RECORDS SHOWN Start Marker

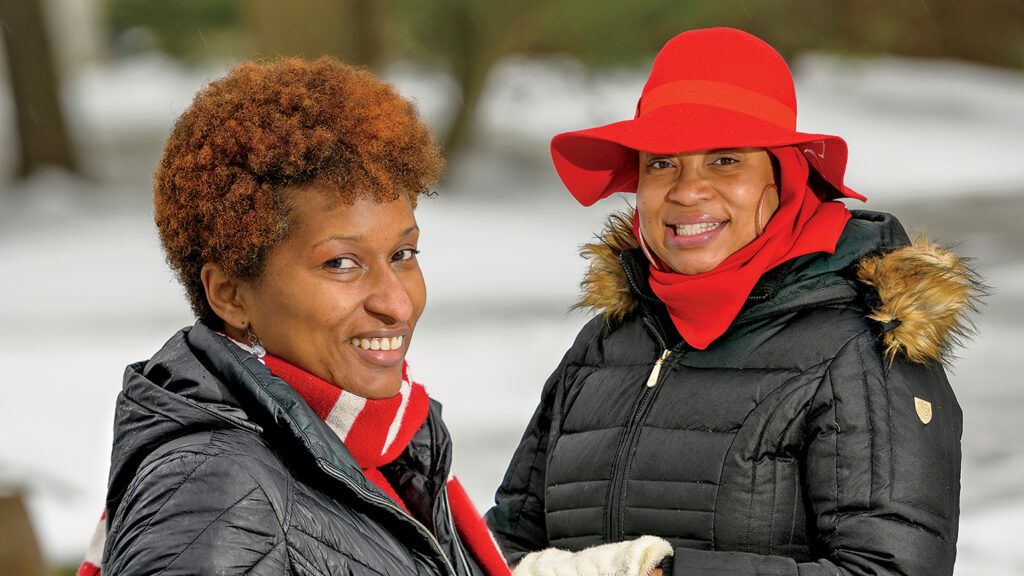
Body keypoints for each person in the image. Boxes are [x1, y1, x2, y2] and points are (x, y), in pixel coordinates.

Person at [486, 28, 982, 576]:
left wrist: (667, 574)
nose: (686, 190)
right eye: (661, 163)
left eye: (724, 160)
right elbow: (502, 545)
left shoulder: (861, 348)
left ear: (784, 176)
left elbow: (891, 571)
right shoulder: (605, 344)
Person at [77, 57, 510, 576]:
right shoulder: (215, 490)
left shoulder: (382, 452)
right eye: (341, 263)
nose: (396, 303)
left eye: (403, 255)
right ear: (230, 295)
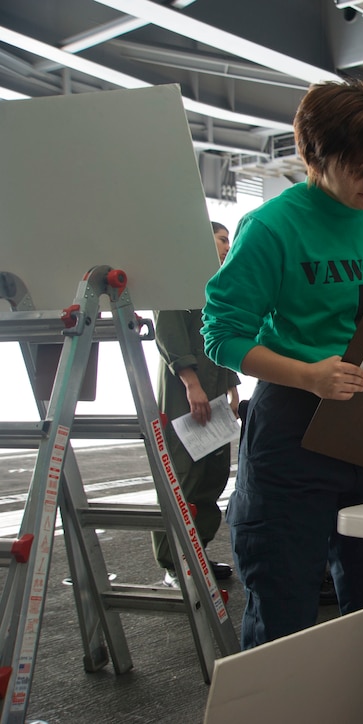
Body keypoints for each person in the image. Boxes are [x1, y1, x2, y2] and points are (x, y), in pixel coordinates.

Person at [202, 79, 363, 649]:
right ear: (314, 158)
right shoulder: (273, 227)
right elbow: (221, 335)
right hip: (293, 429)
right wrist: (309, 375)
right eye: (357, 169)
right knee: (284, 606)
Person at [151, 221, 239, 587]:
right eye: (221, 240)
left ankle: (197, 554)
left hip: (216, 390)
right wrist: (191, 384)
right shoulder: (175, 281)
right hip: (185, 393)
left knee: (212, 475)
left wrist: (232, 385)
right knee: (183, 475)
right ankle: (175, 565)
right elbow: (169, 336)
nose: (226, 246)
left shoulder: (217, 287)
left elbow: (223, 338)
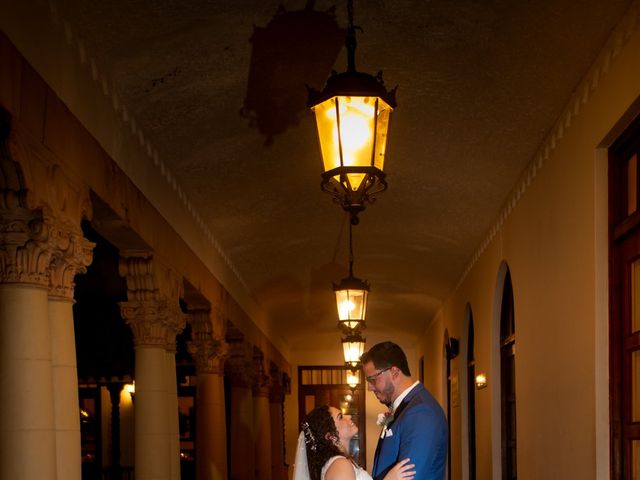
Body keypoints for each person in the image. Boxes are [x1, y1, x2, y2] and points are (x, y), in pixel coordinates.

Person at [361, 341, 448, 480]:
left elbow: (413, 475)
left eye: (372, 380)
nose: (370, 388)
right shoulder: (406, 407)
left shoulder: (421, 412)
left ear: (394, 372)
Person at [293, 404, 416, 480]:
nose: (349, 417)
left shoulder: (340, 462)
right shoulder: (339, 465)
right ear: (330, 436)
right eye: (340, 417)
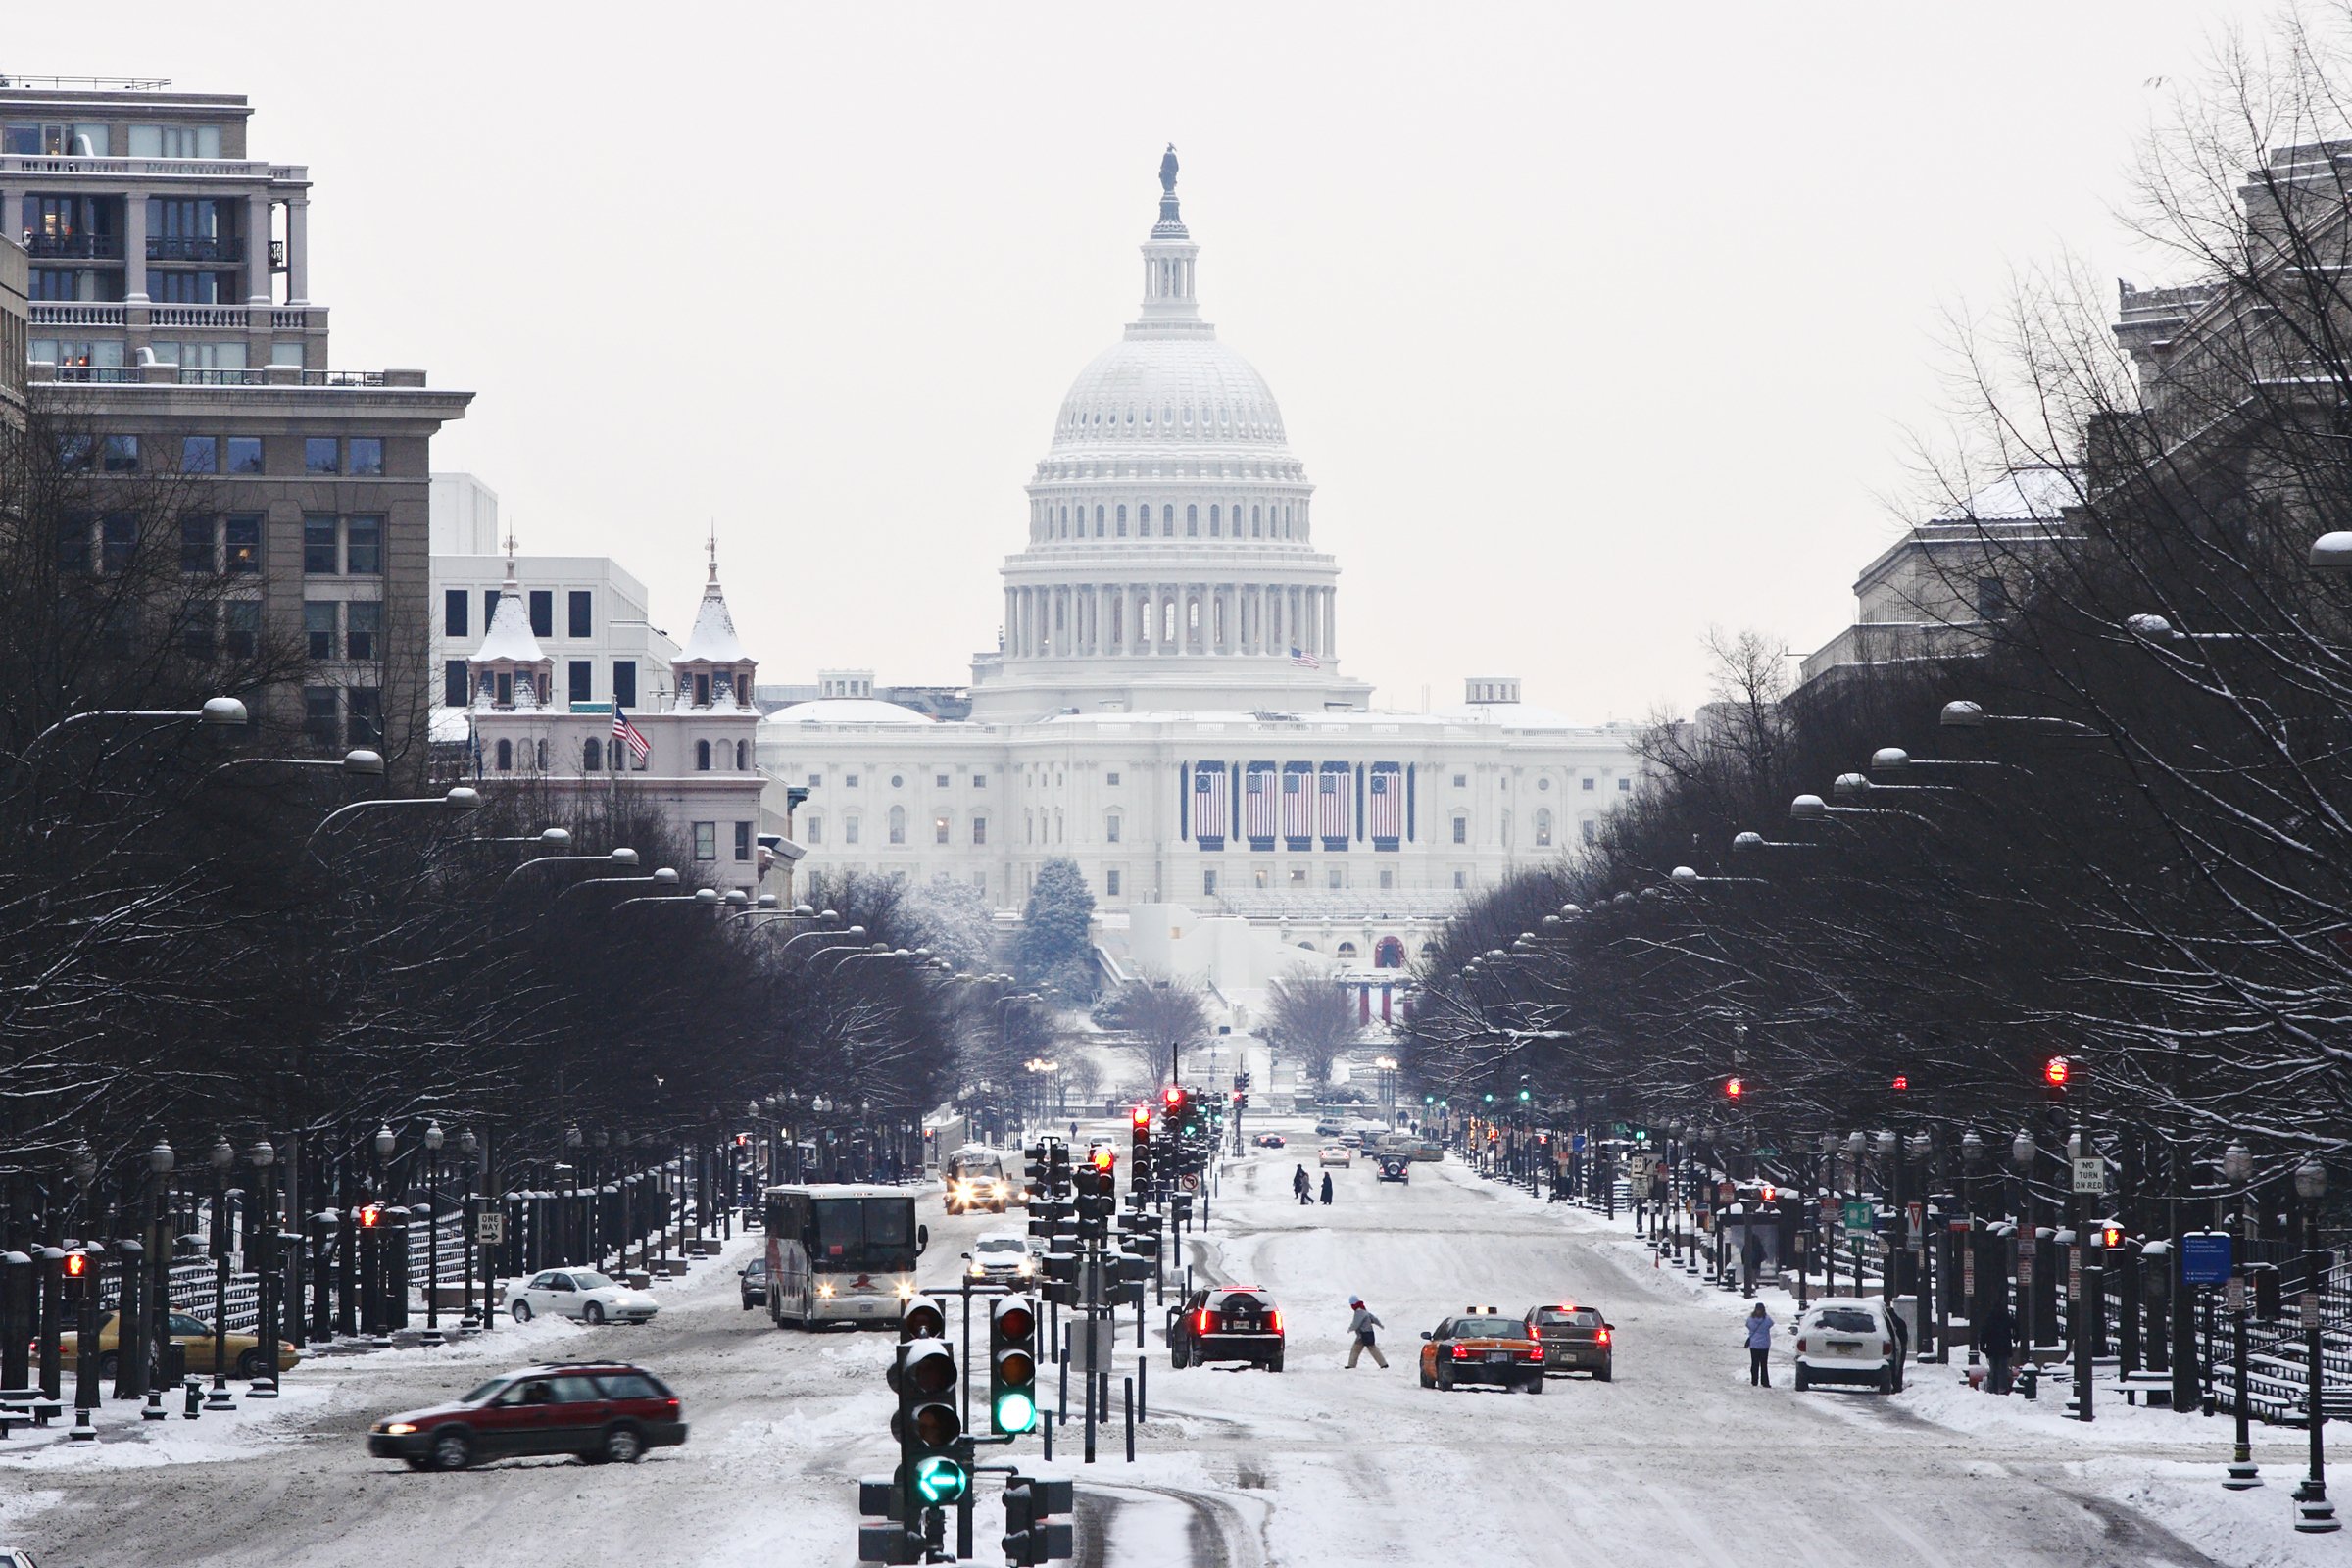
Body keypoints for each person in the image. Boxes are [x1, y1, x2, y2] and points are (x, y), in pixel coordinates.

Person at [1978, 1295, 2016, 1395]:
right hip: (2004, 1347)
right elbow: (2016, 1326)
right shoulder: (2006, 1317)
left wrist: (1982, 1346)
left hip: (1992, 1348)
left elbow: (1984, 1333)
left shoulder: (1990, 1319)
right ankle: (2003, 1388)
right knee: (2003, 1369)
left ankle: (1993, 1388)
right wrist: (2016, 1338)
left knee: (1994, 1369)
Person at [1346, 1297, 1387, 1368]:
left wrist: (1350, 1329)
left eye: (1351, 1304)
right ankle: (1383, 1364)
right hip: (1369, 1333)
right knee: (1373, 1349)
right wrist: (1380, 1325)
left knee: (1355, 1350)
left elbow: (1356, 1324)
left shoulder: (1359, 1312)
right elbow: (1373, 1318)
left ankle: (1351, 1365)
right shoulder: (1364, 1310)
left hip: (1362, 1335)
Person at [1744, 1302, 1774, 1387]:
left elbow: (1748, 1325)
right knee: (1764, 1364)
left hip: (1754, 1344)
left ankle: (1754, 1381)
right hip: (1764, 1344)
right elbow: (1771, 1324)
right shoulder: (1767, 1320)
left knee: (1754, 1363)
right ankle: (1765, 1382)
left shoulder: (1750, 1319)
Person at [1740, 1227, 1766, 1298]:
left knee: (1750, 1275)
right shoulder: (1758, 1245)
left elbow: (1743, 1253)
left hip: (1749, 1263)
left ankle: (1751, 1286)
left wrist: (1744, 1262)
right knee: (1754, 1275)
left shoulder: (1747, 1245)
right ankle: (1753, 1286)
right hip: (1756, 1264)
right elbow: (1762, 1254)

RECORDS SHOWN End Marker

§ **EXERCISE REQUIREMENTS**: Above are records with pictures; repeat the records exactly and leave the pictures out.

§ **EXERCISE ANSWER**:
Body keypoints for each person in the image. Boxes are [x1, y1, x2, y2] and points are (x, y), in pixel coordinates.

Person at [486, 28, 982, 576]:
left wrist: (667, 574)
nose: (686, 190)
right eye: (661, 163)
left eye: (724, 160)
right elbow: (502, 545)
left shoulder: (861, 348)
left ear: (784, 176)
left elbow: (891, 571)
right shoulder: (605, 344)
Person at [77, 57, 510, 576]:
right shoulder: (215, 490)
left shoulder: (382, 452)
right eye: (341, 263)
nose: (396, 303)
left eye: (403, 255)
right ear: (230, 295)
Body keypoints for each person in the image. Boxes are [x1, y1, x2, y2] and points are (x, y), in pixel coordinates.

Person at [202, 79, 363, 649]:
right ear: (314, 158)
right shoulder: (273, 227)
right elbow: (221, 335)
right hip: (293, 429)
right wrist: (309, 375)
right eye: (357, 169)
right knee: (284, 606)
Person at [151, 221, 239, 587]:
right eye: (221, 240)
left ankle: (197, 554)
left hip: (216, 390)
right wrist: (191, 384)
right shoulder: (175, 281)
right hip: (185, 393)
left knee: (212, 475)
left wrist: (232, 385)
right knee: (183, 475)
right ankle: (175, 565)
right elbow: (169, 336)
nose: (226, 246)
left shoulder: (217, 287)
left elbow: (223, 338)
Body keypoints for each person in the image. Boxes are [x1, y1, x2, y2] and points are (x, y), in pixel coordinates.

Person at [361, 341, 448, 480]:
left elbow: (413, 475)
left eye: (372, 380)
nose: (370, 388)
right shoulder: (406, 407)
left shoulder: (421, 412)
left ear: (394, 372)
Person at [293, 404, 416, 480]:
nose: (349, 417)
left shoulder: (340, 462)
right shoulder: (339, 465)
right ear: (330, 436)
right eye: (340, 417)
Body keypoints for each person in the image. Boxes are [x1, y1, x2, y2] and points are (x, y), in pixel coordinates.

Person at [1978, 1295, 2016, 1395]:
right hip: (2004, 1347)
right elbow: (2016, 1326)
right shoulder: (2006, 1317)
left wrist: (1982, 1346)
left hip: (1992, 1348)
left elbow: (1984, 1333)
left shoulder: (1990, 1319)
right ankle: (2003, 1388)
right knee: (2003, 1369)
left ankle: (1993, 1388)
right wrist: (2016, 1338)
left knee: (1994, 1369)
Person at [1346, 1297, 1387, 1368]:
left wrist: (1350, 1329)
left eye: (1351, 1304)
right ankle: (1383, 1364)
right hip: (1369, 1333)
right knee: (1373, 1349)
right wrist: (1380, 1325)
left knee: (1355, 1350)
left elbow: (1356, 1324)
left shoulder: (1359, 1312)
right elbow: (1373, 1318)
left ankle: (1351, 1365)
right shoulder: (1364, 1310)
left hip: (1362, 1335)
Person at [1744, 1302, 1774, 1387]:
left elbow: (1748, 1325)
right knee: (1764, 1364)
left hip: (1754, 1344)
left ankle: (1754, 1381)
right hip: (1764, 1344)
right elbow: (1771, 1324)
right shoulder: (1767, 1320)
left knee: (1754, 1363)
right ankle: (1765, 1382)
left shoulder: (1750, 1319)
Person at [1740, 1227, 1766, 1298]:
left knee: (1750, 1275)
right shoulder: (1758, 1245)
left elbow: (1743, 1253)
left hip: (1749, 1263)
left ankle: (1751, 1286)
left wrist: (1744, 1262)
right knee: (1754, 1275)
left shoulder: (1747, 1245)
right ankle: (1753, 1286)
right hip: (1756, 1264)
right elbow: (1762, 1254)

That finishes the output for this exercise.